El sueño de un laureado fotógrafo era convertir a sus mejores modelos en estrellas de Hollywood.
Un encapuchado entra en una iglesia con una escopeta recortada aterrorizando a los feligreses. Se dirige hacia el altar y cuando todo apunta a que va a disparar sobre el sacerdote, gira sobre sus talones y abre fuego contra una embarazada. Enseguida el detective Nogueira se presenta en la escena del crimen acompañado de la agente Jane Barret.
La imagen era desazonadora: la espalda de la joven estaba apoyada contra el respaldo del banco, la cabeza colgaba hacia atrás todavía chorreando sangre. Era una chica muy hermosa, parecía que alguien muy perverso le había disparado a un ángel, o, al menos, esa fue la impresión que le dio al detective.

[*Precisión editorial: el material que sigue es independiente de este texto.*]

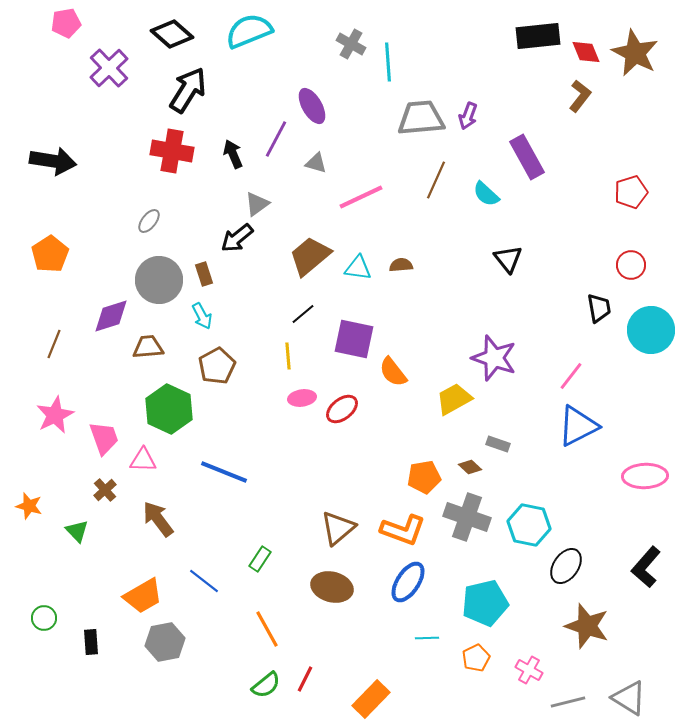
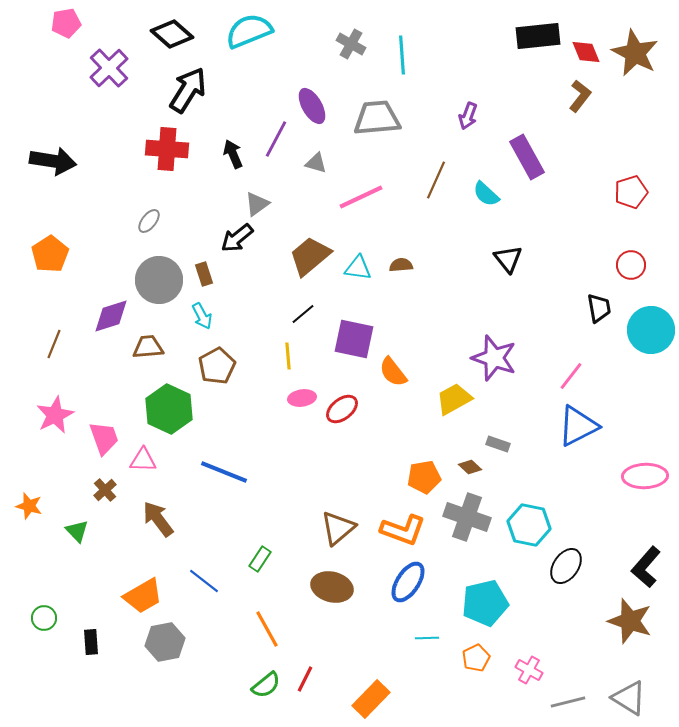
cyan line at (388, 62): moved 14 px right, 7 px up
gray trapezoid at (421, 118): moved 44 px left
red cross at (172, 151): moved 5 px left, 2 px up; rotated 6 degrees counterclockwise
brown star at (587, 626): moved 43 px right, 5 px up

La víctima había tenido una relación con Federico Gutiérrez conocido con el sobrenombre del Canario por su origen tinerfeño. La agente Jane investiga su posible implicación en el crimen y su relación con una famosa banda de empresarios conocida como la Wendenai; compuesta por tres miembros del departamento de policía de Los Ángeles, dos licenciados en derecho, un prestigioso odontólogo y un guionista de Hollywood; con los que la víctima tuvo supuestas relaciones comerciales. El Canario era un reputado fotógrafo, cuyo sueño era que sus modelos más valiosas se convirtiesen algún día en estrellas del celuloide.